*Task goal*
Reproduce word for word the passage of the Vivaldi antenna post that starts with the words containing "Some say that" and ends with "design tradeoffs.".

*Text provided*
━━━━━━

[NLRS] Give away + Need advice on DirecTV dishes

Dr. Gerald N. Johnson geraldj at netins.net
Fri Jun 7 22:41:47 EDT 2013


I've done some more reading, thinking one problem with the Vivaldi is 
that the phase center is going to change with frequency throwing it out 
of focus.

Some say that is absolutely true, some say not. Some say the Vivaldi can 
be designed for a clean pattern with at least 10 dBi broadband gain, 
some average 6 dBi and peak at 8 dBi. From my reading I concluded that 
for every one who seriously designs a Vivaldi (and there are major 
variations with different aperture tapers, linear, circular, and others 
described only by their creator's name) there are at least a dozen 
different designs with different characteristic.

www.cresis.ku.edu/sites/default/files/TechRpt135.pdf seems to put the 
design emphasis on compactness much smaller than most designs but 
includes a considerable survey of the literature and discussion of 
design tradeoffs.

www.ieee.cz/mtt/soutez07/Nevrly.pdf put emphasis on broad band with a 
frequency insensitive phase center so the UWB transmitted and received 
pulse is not broadened unreasonably. So their antenna and feeds were 
experimentally (much with analytical software) optimized for a 
compromise on impedance match giving priority to pulse quality.

It is possible to design for higher and lower gains depending primarily 
on the aperture height and the length of the taper which is exponential 
if its a true Vivaldi. But Neverly shows at least 8 different 
exponential curves and their effect on pulse quality and impedance match.

It begins to boil down to simply assemble Vivaldi and dish and have Kent 
test it on multiple bands at CSVHF in 7 weeks or Donn in a week, perhaps 
build it with the capability of easily optimizing the feed to see how 
much that particular Vivaldi changes with frequency so a compromise 
position (if compromise is needed) to favor the band most in need of 
gain. I think it will show gain, but a bit off what the DirectTV dish 
would do with the optimum feed on all your bands of interest. Then the 
question is having one antenna with less gain better than hauling 4 or 
more, can enough of the gain imperfection be made up by site location, 
antenna elevation above ground, TX power, and receiver preamp?

━━━━━━

*Data excerpt*
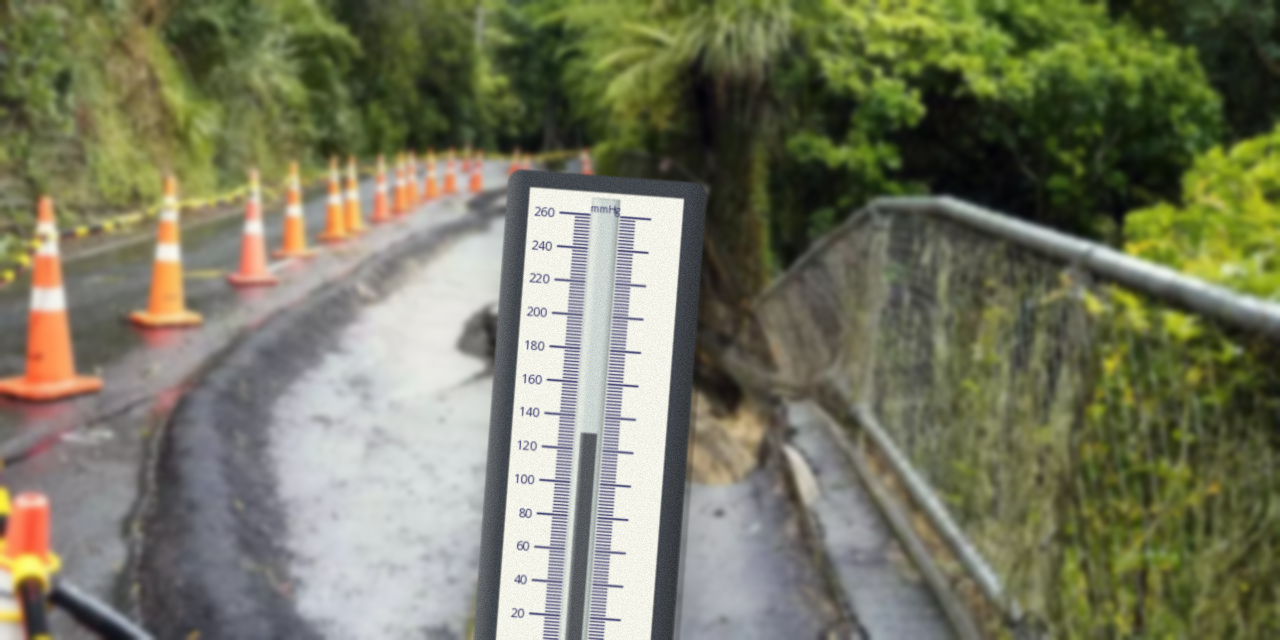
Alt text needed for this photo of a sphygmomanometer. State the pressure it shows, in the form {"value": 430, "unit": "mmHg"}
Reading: {"value": 130, "unit": "mmHg"}
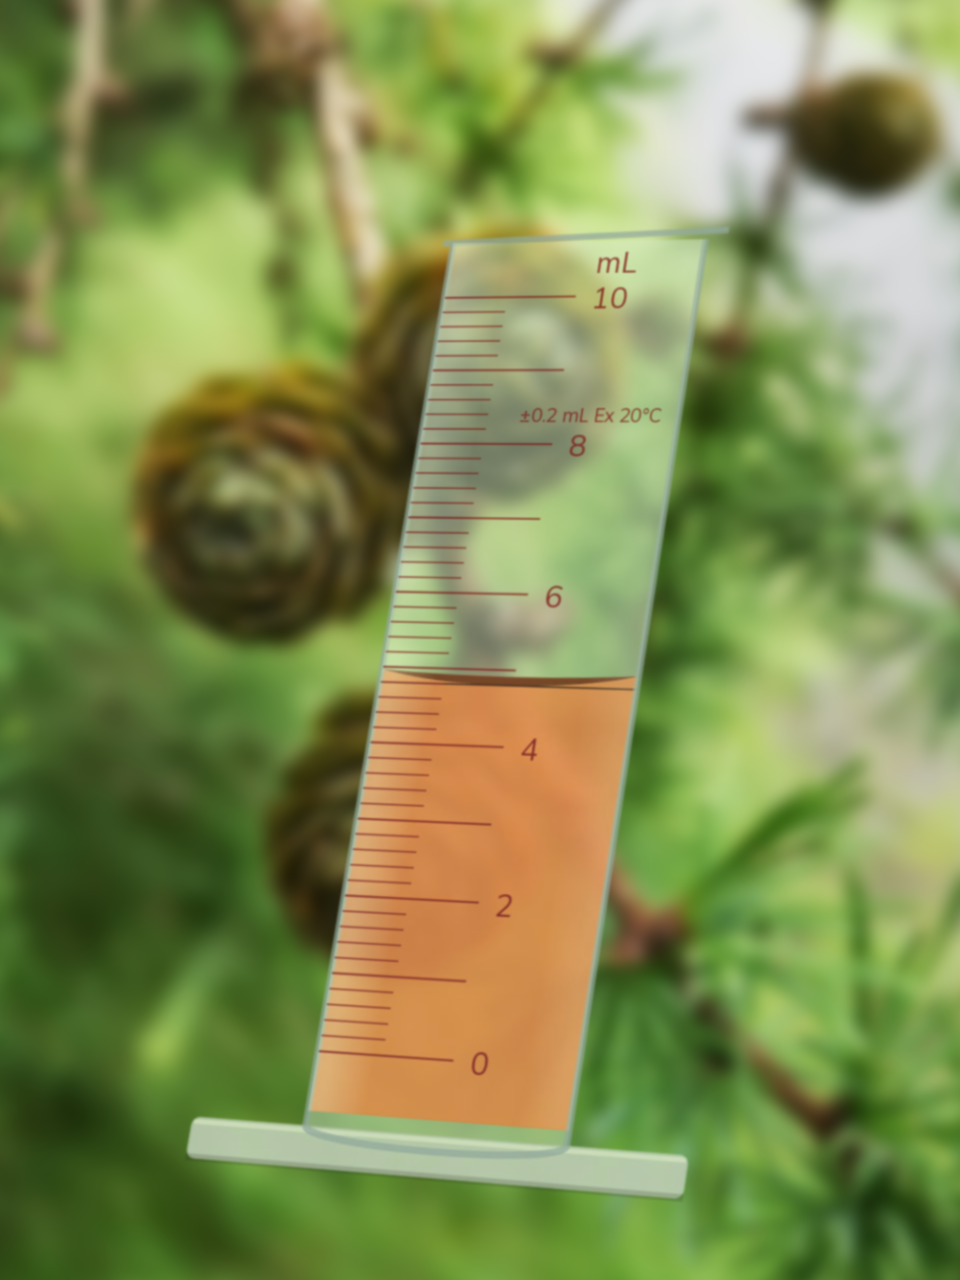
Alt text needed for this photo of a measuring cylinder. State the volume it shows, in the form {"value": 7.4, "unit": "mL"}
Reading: {"value": 4.8, "unit": "mL"}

━━━━━━

*Answer section*
Some say that is absolutely true, some say not. Some say the Vivaldi can 
be designed for a clean pattern with at least 10 dBi broadband gain, 
some average 6 dBi and peak at 8 dBi. From my reading I concluded that 
for every one who seriously designs a Vivaldi (and there are major 
variations with different aperture tapers, linear, circular, and others 
described only by their creator's name) there are at least a dozen 
different designs with different characteristic.

www.cresis.ku.edu/sites/default/files/TechRpt135.pdf seems to put the 
design emphasis on compactness much smaller than most designs but 
includes a considerable survey of the literature and discussion of 
design tradeoffs.